There’s a story told about the English actor, Frederick Lonsdale, who was engaged in a long running and bitter feud with another member of a club he was a part of. The two had once been close friends, but now bitterness kept them apart. It was a New Year’s Eve when Seymour Hicks insisted Lonsdale reconcile with his old friend. "You must," Hicks said to Lonsdale. "It is very unkind to be unfriendly at such a time. Go over now and wish him a happy New Year." Finally convinced, Lonsdale crossed the room to speak to his friend-turned-enemy. "I wish you a happy New Year," he said, "but only one."

This is New Year’s Day, and I do wish you a very happy one, hopefully more than one. While it is the first day of the year 2006, this day also represents the last of the holiday season. We’ve celebrated Thanksgiving and Christmas, and today we finish off this round with the coming of the new year. Personally, I believe that of all the holidays this one is one of the greatest. Don’t take me wrong, I love Christmas and Thanksgiving and Easter and the Fourth of July. And I understand that it’s probably heresy for me to say that I think New Year’s Day ranks right up there with or above some of those. I know it has no biblical significance. I realize the importance of Christmas and the sacredness of Easter and the blessedness of Thanksgiving. But I believe that New Year’s Day is just as personally beneficial as any of those, if not more so in some cases.

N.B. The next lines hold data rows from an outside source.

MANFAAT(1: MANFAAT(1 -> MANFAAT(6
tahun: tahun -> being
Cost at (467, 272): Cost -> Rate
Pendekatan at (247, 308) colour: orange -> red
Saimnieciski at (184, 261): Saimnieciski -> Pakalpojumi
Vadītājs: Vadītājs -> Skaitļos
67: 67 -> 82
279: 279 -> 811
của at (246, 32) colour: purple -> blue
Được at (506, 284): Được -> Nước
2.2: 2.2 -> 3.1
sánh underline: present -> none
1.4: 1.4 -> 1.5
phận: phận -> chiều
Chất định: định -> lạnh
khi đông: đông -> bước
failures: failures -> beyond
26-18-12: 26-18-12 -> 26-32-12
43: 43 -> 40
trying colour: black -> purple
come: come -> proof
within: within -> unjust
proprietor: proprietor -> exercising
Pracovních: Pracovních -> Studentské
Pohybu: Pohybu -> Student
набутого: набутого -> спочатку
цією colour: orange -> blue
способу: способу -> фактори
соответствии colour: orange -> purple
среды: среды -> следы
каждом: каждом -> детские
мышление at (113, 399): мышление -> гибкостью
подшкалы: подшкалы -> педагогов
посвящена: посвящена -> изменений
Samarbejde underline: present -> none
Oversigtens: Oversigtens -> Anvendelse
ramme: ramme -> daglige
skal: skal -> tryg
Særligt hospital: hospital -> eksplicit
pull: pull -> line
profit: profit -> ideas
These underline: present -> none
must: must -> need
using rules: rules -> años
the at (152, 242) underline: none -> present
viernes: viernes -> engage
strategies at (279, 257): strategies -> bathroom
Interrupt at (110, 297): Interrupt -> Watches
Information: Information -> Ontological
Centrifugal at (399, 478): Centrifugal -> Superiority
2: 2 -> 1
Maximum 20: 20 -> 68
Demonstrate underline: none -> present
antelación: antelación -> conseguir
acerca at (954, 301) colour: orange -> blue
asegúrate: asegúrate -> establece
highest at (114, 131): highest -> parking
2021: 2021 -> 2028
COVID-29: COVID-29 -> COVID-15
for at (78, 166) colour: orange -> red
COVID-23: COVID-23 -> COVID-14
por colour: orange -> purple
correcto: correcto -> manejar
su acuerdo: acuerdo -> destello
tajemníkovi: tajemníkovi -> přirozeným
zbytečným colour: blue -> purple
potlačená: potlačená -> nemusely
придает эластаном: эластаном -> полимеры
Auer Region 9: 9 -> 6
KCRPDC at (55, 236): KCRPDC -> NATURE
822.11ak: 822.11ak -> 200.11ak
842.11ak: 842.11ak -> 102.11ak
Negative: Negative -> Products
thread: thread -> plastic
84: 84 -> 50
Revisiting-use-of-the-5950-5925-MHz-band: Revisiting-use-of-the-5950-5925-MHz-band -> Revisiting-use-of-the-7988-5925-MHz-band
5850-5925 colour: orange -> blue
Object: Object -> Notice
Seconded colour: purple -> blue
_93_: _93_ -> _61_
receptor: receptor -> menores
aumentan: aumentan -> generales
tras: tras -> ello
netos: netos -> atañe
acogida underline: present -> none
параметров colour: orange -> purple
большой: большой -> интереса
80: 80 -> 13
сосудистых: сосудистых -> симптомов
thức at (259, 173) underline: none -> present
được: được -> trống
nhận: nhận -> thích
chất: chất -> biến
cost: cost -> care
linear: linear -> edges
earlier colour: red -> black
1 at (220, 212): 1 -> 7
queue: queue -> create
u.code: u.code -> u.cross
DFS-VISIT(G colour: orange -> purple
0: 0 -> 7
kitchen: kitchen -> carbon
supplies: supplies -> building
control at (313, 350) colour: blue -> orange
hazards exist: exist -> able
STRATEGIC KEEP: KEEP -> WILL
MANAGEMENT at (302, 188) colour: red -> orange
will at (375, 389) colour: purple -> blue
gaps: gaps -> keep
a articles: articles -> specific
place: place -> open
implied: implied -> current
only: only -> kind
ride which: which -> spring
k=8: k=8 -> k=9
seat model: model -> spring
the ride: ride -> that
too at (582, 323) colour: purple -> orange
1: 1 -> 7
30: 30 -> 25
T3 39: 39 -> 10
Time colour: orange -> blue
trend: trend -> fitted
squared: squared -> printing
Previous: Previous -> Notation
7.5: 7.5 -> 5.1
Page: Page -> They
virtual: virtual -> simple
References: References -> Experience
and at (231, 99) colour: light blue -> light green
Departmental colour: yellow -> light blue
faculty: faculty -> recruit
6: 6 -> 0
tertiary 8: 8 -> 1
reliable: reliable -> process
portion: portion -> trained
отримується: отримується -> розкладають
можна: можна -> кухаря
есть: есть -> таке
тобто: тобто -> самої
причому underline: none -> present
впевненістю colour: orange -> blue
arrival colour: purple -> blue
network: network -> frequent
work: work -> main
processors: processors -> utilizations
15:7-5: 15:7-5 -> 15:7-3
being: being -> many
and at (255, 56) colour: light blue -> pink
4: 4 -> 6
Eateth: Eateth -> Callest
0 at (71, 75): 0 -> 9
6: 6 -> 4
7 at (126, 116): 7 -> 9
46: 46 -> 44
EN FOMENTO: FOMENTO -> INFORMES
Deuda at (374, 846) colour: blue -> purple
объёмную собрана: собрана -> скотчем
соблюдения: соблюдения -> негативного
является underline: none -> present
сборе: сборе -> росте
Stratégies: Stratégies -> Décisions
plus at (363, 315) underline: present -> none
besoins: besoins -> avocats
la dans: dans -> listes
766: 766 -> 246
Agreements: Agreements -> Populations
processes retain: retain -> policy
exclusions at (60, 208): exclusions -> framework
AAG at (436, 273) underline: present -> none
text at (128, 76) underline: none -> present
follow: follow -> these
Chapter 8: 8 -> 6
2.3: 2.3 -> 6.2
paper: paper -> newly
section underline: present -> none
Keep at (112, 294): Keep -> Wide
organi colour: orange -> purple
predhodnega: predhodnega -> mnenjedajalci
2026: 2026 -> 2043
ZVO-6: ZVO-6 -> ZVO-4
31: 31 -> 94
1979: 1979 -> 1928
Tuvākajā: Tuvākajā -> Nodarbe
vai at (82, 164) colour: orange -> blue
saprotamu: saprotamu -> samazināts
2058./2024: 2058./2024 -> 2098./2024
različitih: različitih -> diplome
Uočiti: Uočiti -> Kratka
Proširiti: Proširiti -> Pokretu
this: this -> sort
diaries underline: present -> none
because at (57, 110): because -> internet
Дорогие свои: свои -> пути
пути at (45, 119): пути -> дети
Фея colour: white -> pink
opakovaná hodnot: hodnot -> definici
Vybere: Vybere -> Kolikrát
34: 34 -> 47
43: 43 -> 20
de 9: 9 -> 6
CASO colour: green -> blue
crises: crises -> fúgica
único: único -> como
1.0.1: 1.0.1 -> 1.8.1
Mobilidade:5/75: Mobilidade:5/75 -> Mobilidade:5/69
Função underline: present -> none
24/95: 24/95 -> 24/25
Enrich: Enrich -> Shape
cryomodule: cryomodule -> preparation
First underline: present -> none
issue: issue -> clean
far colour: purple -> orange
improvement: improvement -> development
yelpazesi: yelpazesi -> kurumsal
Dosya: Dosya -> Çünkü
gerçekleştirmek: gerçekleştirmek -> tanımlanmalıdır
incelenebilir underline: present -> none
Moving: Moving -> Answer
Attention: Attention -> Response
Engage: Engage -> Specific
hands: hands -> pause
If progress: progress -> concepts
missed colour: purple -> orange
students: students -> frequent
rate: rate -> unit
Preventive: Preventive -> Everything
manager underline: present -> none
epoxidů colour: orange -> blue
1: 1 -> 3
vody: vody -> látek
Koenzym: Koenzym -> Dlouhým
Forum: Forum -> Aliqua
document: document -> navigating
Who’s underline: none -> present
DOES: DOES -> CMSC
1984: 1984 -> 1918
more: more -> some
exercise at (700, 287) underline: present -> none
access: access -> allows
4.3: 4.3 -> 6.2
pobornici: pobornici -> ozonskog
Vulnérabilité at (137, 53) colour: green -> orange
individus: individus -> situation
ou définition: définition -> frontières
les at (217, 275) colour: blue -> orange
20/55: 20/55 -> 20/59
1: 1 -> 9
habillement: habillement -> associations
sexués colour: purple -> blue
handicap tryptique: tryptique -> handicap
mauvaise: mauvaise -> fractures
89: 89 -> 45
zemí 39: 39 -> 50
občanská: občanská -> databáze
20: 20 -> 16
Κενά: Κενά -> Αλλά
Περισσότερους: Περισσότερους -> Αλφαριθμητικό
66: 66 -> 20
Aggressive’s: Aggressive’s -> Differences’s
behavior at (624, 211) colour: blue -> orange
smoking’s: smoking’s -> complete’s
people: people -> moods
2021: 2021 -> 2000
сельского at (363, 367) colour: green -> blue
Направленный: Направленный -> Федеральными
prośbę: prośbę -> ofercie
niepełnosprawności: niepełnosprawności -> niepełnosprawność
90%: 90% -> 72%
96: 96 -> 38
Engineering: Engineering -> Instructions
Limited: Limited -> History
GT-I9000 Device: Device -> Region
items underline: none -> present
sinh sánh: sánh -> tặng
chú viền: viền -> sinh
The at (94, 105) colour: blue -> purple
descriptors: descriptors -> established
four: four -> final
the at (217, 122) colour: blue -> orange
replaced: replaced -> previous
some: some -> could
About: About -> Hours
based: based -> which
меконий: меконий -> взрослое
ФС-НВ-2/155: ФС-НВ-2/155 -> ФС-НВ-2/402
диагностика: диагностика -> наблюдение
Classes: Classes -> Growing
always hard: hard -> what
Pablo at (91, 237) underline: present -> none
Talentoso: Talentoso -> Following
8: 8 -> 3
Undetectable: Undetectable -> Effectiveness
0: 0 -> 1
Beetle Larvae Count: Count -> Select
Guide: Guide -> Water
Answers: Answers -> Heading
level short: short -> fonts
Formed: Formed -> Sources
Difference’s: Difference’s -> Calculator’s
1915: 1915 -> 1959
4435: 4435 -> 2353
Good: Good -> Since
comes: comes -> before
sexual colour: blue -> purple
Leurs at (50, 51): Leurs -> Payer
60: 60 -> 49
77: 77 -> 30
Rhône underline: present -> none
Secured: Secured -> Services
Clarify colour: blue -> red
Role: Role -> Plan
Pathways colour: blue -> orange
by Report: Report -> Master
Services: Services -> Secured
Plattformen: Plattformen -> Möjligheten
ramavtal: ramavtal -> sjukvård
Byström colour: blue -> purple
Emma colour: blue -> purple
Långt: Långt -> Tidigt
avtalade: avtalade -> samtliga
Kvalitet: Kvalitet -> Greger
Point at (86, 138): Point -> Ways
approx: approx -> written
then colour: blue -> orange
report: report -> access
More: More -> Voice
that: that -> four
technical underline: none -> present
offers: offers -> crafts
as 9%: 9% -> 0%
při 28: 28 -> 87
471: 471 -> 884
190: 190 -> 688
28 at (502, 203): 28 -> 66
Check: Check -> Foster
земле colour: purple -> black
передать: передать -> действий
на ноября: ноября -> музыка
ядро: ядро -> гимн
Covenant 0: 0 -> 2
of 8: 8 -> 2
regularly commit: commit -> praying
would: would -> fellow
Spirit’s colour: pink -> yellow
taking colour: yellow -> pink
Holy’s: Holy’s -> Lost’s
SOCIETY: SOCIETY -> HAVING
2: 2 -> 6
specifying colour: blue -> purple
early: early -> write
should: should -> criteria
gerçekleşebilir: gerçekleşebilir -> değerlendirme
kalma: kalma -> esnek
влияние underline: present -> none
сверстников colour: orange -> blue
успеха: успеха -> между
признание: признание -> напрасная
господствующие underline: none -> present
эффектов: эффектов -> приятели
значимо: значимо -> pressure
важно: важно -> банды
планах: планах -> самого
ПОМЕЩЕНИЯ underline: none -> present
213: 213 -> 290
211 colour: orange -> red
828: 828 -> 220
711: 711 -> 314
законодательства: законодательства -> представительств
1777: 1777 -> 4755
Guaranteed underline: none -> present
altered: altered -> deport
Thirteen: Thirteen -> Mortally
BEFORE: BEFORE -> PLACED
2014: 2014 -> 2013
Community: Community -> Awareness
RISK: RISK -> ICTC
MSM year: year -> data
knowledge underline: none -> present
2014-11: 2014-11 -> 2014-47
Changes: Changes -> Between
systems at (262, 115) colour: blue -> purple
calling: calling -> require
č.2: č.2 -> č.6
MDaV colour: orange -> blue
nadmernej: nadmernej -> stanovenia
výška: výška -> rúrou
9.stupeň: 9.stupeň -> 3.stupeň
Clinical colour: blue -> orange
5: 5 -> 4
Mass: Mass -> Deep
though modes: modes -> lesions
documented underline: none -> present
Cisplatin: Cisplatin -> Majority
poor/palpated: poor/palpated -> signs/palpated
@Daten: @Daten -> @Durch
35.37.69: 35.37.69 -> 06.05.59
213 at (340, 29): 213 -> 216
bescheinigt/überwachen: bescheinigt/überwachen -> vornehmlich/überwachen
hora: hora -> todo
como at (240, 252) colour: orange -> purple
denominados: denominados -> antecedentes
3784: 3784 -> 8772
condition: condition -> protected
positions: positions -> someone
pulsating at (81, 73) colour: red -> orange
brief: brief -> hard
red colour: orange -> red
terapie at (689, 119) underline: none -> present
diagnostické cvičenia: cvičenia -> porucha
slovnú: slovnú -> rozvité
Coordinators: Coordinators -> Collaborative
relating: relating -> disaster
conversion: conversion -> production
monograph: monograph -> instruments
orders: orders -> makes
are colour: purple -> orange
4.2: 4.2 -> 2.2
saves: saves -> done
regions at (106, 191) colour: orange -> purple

Why do I say that? What is it about New Year’s Day that would cause me to consider it so highly? It’s because New Year’s Day forces you to take a close look at your life. There is something about the new year that causes us to stop for a moment and look back over the past year. There’s something about it that causes us to stop and evaluate where we are. There’s just something about it that causes us to consider what we should have done better or what we shouldn’t have done at all. And then, when we’ve finished looking back the New Year drives us to look ahead and begin making plans for this year. Whether we sit down and write out a list of resolutions or not, we begin laying out our goals for ourselves. We want to do better in an area this year than we did last year. We want to break a habit that controlled us last year. We want to lose that weight, we want to make more money, we want to spend more time with our family. Whatever it may be, we try to take the opportunity we have in this fresh start, this blank slate in front of us to improve ourselves. What other holiday causes us to do that? New Year’s Day is a great day to evaluate the past and plan for the future.